* **Instructions for the task**:
Write out the part of the "Relationship Goals" song article starting at "Steven Lee Olsen singles" and ending at "Universal Music Canada.", word for word.

* **Text section**:

begin

Single by Steven Lee Olsen

from the EP Relationship Goals
- Released: July 30, 2021
- Genre: Country pop;
- Length: 2:48 (song) 13:48 (EP)
- Label: The Core / Universal Canada
- Songwriters: Steven Lee Olsen; Brandon Day; Ava Suppelsa;
- Producers: Steven Lee Olsen; Brandon Day;

Steven Lee Olsen singles chronology
| "Can't Not" (2020) | "Relationship Goals" (2021) | "Nashville or Nothing" (2022) |

Music video
- "Relationship Goals" on YouTube

= Relationship Goals (song) =

2021 song by Steven Lee Olsen

"Relationship Goals" is a song co-written, co-produced, and recorded by Canadian country artist Steven Lee Olsen. The song was written with Brandon Day and Ava Suppelsa. It was the lead single off his extended play Relationship Goals, the first release from a joint venture between The Core Entertainment and Universal Music Canada.

end

* **Data supplied**:
begin

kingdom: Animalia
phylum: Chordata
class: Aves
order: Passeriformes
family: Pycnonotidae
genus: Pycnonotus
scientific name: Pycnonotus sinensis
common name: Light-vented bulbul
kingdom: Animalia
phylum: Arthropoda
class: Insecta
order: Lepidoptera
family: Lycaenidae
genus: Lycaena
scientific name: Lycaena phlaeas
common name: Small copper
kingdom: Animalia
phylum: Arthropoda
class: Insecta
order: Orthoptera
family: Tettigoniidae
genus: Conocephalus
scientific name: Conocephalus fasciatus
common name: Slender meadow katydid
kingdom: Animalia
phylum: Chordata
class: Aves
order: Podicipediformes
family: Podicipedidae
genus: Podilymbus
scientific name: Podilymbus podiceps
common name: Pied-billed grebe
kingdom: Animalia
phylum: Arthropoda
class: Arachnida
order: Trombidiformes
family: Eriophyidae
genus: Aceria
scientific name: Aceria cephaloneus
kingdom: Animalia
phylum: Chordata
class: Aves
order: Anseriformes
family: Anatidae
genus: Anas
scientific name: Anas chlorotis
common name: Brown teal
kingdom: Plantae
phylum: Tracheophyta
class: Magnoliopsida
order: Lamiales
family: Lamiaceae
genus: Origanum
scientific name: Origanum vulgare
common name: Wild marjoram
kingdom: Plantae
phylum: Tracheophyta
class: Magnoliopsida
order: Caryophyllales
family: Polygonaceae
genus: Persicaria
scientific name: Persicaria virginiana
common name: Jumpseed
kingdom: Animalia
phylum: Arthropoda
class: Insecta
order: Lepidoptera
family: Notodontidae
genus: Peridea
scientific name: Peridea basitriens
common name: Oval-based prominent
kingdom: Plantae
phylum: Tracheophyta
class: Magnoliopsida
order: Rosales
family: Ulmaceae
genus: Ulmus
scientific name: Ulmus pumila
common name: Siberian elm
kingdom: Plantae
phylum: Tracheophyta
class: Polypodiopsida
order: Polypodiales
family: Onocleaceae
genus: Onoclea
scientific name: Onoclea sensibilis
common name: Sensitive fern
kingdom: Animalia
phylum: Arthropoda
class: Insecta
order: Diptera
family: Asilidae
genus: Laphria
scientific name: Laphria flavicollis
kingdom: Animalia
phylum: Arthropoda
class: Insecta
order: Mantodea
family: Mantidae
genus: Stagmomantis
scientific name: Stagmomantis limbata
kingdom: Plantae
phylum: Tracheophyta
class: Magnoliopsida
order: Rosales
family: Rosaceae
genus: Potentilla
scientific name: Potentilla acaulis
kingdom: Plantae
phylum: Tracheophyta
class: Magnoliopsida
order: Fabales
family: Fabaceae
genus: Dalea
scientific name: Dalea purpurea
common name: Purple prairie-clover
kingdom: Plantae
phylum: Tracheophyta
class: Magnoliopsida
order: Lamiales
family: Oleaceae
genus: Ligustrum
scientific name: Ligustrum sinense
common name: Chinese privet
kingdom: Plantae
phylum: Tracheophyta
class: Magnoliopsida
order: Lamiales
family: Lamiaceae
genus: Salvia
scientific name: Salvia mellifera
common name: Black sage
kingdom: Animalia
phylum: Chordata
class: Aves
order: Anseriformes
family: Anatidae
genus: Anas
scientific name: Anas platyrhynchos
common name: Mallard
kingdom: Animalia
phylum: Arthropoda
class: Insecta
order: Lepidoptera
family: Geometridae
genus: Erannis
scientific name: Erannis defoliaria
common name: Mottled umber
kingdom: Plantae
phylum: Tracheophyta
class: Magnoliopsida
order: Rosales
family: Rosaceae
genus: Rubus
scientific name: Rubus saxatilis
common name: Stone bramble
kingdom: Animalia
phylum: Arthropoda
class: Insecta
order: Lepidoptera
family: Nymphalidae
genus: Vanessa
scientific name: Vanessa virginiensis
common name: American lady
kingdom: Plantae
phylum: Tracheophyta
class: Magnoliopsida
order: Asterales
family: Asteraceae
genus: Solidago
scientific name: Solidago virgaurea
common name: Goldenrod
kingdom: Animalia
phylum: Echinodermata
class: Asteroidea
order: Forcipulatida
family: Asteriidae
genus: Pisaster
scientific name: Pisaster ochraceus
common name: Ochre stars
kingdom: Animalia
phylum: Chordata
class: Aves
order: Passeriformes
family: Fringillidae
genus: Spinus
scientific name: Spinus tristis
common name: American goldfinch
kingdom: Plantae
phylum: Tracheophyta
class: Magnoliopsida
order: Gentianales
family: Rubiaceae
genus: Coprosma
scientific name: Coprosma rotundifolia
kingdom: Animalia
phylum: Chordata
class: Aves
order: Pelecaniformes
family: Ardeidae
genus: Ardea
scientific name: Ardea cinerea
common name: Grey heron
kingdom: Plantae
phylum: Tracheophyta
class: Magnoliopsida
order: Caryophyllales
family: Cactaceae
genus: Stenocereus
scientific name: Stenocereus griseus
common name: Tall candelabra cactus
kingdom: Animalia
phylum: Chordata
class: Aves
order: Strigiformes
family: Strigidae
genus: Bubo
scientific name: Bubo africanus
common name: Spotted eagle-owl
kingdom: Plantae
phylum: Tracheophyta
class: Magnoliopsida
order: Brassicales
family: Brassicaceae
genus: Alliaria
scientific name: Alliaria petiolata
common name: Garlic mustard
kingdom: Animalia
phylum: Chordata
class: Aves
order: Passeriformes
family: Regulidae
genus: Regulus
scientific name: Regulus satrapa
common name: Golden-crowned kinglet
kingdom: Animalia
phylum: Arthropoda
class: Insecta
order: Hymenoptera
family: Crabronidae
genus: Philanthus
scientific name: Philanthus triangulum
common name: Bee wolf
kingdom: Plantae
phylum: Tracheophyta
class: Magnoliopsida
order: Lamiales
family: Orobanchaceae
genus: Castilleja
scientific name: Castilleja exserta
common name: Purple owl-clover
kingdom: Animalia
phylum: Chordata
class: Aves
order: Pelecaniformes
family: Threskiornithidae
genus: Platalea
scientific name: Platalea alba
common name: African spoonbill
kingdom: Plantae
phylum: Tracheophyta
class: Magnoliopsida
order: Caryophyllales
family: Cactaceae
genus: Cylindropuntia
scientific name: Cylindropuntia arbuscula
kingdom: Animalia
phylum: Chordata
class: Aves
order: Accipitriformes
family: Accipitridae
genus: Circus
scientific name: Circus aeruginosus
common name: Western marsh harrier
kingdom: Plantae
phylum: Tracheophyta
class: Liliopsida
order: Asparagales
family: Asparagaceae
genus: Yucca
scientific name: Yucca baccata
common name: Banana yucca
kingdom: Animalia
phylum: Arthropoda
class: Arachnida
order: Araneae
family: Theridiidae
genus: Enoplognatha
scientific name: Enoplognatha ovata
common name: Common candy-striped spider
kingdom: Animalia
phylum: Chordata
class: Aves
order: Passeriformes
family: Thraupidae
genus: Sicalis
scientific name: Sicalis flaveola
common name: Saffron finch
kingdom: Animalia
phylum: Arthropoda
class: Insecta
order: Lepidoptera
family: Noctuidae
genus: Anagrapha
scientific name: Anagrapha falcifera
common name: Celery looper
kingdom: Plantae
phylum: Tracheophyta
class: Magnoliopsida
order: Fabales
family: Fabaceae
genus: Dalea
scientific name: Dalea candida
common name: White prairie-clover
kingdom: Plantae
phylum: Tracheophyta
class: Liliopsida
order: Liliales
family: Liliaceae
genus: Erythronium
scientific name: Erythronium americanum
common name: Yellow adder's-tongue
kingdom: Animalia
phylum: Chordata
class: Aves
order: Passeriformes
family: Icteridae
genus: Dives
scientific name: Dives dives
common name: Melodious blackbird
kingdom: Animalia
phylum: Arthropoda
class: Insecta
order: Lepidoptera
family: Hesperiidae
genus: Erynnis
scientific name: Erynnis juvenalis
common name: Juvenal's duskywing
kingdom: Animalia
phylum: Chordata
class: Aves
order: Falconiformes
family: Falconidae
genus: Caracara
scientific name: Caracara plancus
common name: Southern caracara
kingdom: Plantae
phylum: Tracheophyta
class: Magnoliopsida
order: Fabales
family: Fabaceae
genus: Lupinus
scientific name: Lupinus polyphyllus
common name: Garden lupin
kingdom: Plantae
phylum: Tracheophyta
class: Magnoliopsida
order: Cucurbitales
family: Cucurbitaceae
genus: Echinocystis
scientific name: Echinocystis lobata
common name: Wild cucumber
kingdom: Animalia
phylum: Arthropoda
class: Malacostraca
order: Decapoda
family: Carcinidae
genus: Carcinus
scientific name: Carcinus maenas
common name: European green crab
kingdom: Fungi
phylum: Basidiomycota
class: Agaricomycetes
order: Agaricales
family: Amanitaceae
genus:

end

* **Finished task**:
Steven Lee Olsen singles chronology
| "Can't Not" (2020) | "Relationship Goals" (2021) | "Nashville or Nothing" (2022) |

Music video
- "Relationship Goals" on YouTube

= Relationship Goals (song) =

2021 song by Steven Lee Olsen

"Relationship Goals" is a song co-written, co-produced, and recorded by Canadian country artist Steven Lee Olsen. The song was written with Brandon Day and Ava Suppelsa. It was the lead single off his extended play Relationship Goals, the first release from a joint venture between The Core Entertainment and Universal Music Canada.